Still works when substituting in "money" for "power".
Saying that each random MP has more power than 99% of the world population, is very different than saying that each of them individually controls 99% of the power, which would be tautologically impossible.
Earning in the top 1% globally doesn't mean that the power is more then someone in top 1-2% percentile. That just doesn't translates that well across the globe. I'd also say it needs to be done in wealth terms, not income and then locally (because ability for some Austrilian member of parliament to reach far around the globe is limited).
I'm saying the ranked list of people by power, random* MPs are in the 99th percentile.
I mean, is there even a single politician in the world who represents less than 99 people? (There used to be**, but any current examples?)
* OK, so that doesn't work over literally all polities — a Tuvalu MP might not have as much power as the parking attendant nearest to the Australian parliament building — but hopefully this at least helps clarify? Perhaps?
If you count simple representation as power and disregard other representations of the same people for different things or by different people (basically, everone will be represented mulitple times), then 99 is enough. Otherwise might need quite a few more.
Donald Trump and Fox News are maybe the canonical examples in modern times. Say what you like about Rupert Murdoch and Trump, they're incredibly effective communicators who have built fanatical religions based on words alone. And what we're about to see is that level of reach and intensity multiplied by millions.
This does not appear to dispute the claim that mere communication is an effective way to have a lot of power.
Do you think I was claiming someone might be able to demonstrate absolute power, rather than mere relative power?
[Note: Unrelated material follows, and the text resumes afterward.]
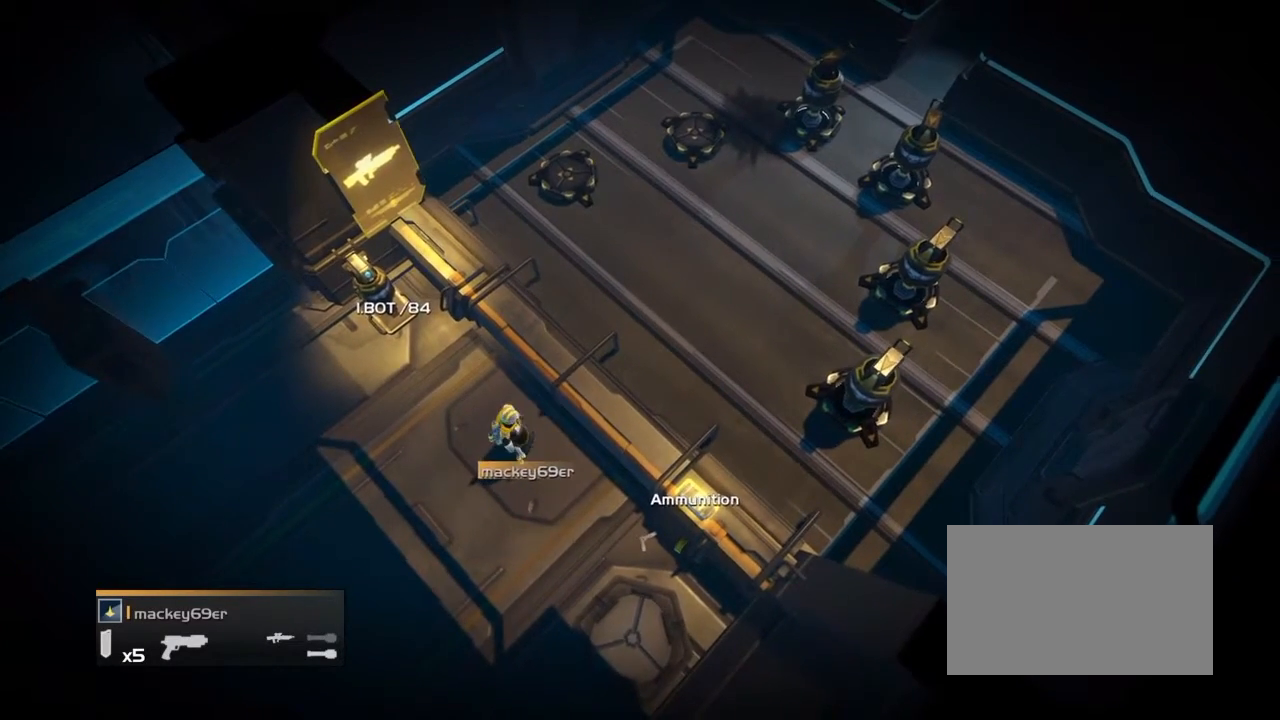
{"buttons": ["R2"], "events": [[400, "R2", "down"]]}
Even Stalin didn't have that, but he would've been one of the closest.
None of it is mere communication: Need to organise events and travel schedules, create (or shape) organizations, find funds, etc. Communication is perhaps the mostly "visible" part, though.
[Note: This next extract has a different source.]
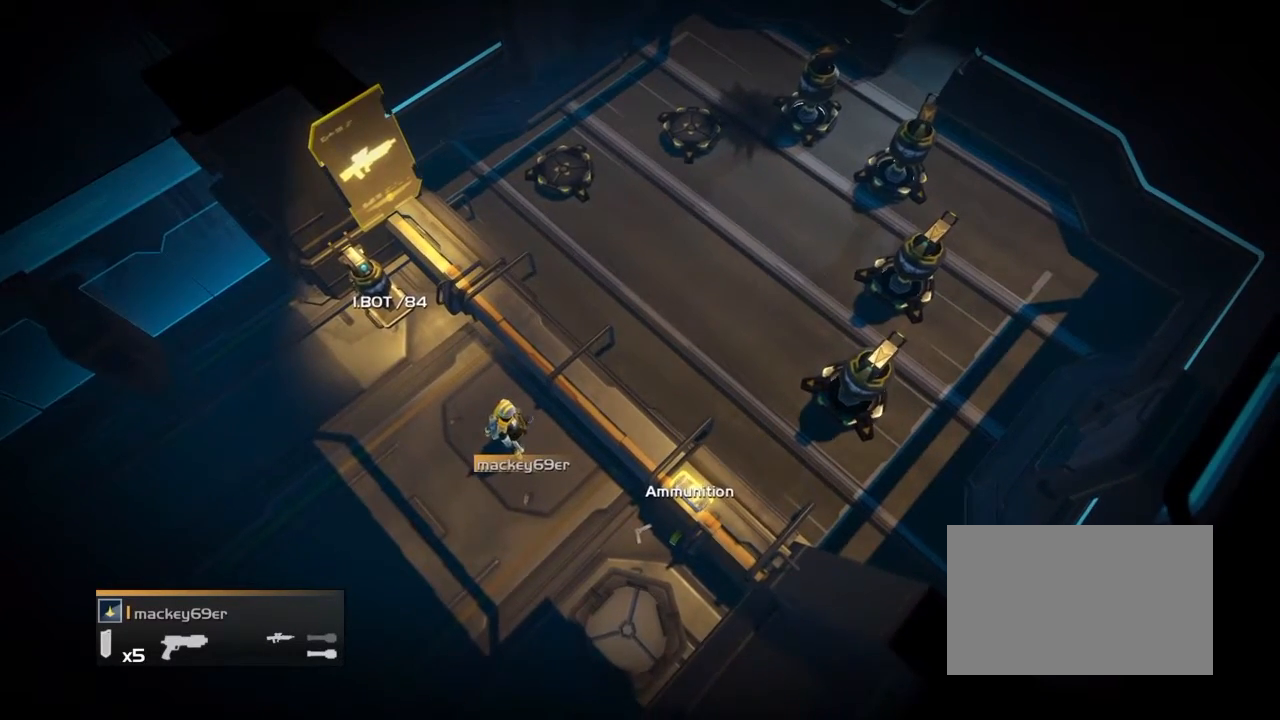
{"buttons": [], "events": [[401, "R2", "up"]]}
That's your misconception here - thinking it's one of billions.
You have lived with spam and phishing emails your whole life. It's clearly not one bad actor alone, but by the same token it's not everyone in existence. Only what used to be one person running a scam is now one person running 10,000 automations to run a scam.
Now make the automations more effective by 10%.
And that's the problem you don't even seem to recognise.
Exactly. There's so much goal post shifting happening in this thread it's absurd. We call out someone for hyperbolizing and saying that AI poses "the greatest of dangers", and people rush to criticize us for saying that AI won't change anything. Talk about a motte and bailey.